さて、一時間後、夏だから寝巻一枚のままでいた真紀と千春は、
「お前たちは、ローブを着ろ!」
とカイダルに怒られるということはあったが、そっとバルコニーに出て魔物を待った。外はもう真っ暗だ。
「ここはドワーフ領との間みたいにトンネルはないから、ゲイザーはいないかもね」
「エルフ領からだと海を越えてこなければならないからね」
二人は後ろに控えている護衛を気にもせずにのんびりと話しているが、カイダルとナイランは近くで護衛したのは初めてだ。緊張感をもって空を見ている。しかし、二人が見つける前に、
「来た」
「上だ」
と声がした。マキと千春の視線の先には、一、二、三、四、
「おい、いったいいくついる!」
カイダルの押し殺した声と、ヴァンのひゅっと息をのむ声が響く。ナイランは腰を落として剣の柄に手を当てている。
「七つ、かなあ。驚いた。多いね。どうしたの」
千春がのんびりとした声でそう言っている。
「どうしたのって……。何を言っている」
「黙れ、ヴァン」
「山のほう? 海じゃなくて? 外に出ても誰も気づかなかったから、ふらふらとここまで来た?」
千春が何か一人でしゃべっている。
「そう、疲れたの。じゃあ魔石に戻ろうか」
ゲイザーはふるりと身を震わせると、千春と真紀に近づいた。思わず前に飛び出そうとするヴァンをナイランが止める。ヴァンはナイランのほうに信じられぬという顔をして振り向き、すぐにまた真紀と千春のほうに目をやった。
ゲイザーは千春の手に、そして真紀の手にすり寄り、そう、すり寄ったようにしか、甘えているようにしかみえない。そして淡く光るとしゅっと縮んで、からん、と魔石に姿を変えた。その数、七体。ゲイザーはあっという間にいなくなった。
千春と真紀はベランダから大きく身を乗り出して、
「今日はこのくらいかな」
「そうだね」
と言って、そして静かに魔石を拾い集めた。

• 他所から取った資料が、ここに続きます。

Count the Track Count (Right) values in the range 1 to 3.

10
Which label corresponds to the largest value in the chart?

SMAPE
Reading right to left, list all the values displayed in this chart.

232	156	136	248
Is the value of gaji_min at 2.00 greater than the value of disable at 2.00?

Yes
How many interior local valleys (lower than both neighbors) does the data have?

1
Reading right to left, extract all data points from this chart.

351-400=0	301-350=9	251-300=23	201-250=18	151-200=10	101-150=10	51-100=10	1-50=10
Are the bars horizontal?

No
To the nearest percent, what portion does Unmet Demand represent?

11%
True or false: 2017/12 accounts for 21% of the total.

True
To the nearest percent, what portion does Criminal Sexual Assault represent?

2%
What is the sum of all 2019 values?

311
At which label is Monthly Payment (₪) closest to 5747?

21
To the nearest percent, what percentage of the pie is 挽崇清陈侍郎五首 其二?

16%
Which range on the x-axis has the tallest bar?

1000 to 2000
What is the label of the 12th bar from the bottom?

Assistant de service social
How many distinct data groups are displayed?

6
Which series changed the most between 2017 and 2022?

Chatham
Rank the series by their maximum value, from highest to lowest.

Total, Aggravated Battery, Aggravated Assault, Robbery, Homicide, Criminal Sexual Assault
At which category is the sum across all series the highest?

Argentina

そうして、
「今日は多分もう来ないよ」
「ありがとう」
と護衛に声をかけた。静かに部屋に戻ると、小さくしていた明かりを少し大きくした。
「あなた方は、魔物は、その、体は」
「ヴァン、落ち着いて」
千春はずっとヴァンににこりともせずに接していたが、ここでやっとちゃんと向き合った。それは、ヴァンが研究者として魔物に興味を持つよりもまず、仲間として真紀と千春を心配してくれたことが伝わってきたからだ。
千春はナイランに目配せした。今千春と真紀が何を言ってもヴァンは心配しそうだったからだ。
「ヴァン、落ち着け。聖女がよくやっていることだ。今のところ体への悪影響はない」
「しかし」
「大丈夫だ」
ナイランはヴァンに向き合い、両肩をがっちりとつかんで目を見た。
「大丈夫だ。心配ない」
「あ、ああ」
俺たちはダンジョンの前で、そして毎日のように見ているから慣れたが、最初はこんなものかもしれないとナイランは思った。
「ナイラン、ヴァン、いいかな」
「おう、大丈夫そうだ」
「じゃあちょっと座って?」
千春はみんなをソファや椅子に座らせた。
「どうした、もう休まないと」
「カイダル、ナイラン、いい?」
「ん?」
千春も真紀も怖いほどまじめな顔をしていた。
「ゲイザーね、山をいくつも越えて来たって」
「山? 海じゃなくてか」
千春はうなずいた。ナイランは思わず立ち上がった。
「まさか、国境か?」
「おそらく」
ばかな。国境にダンジョンなどないのに。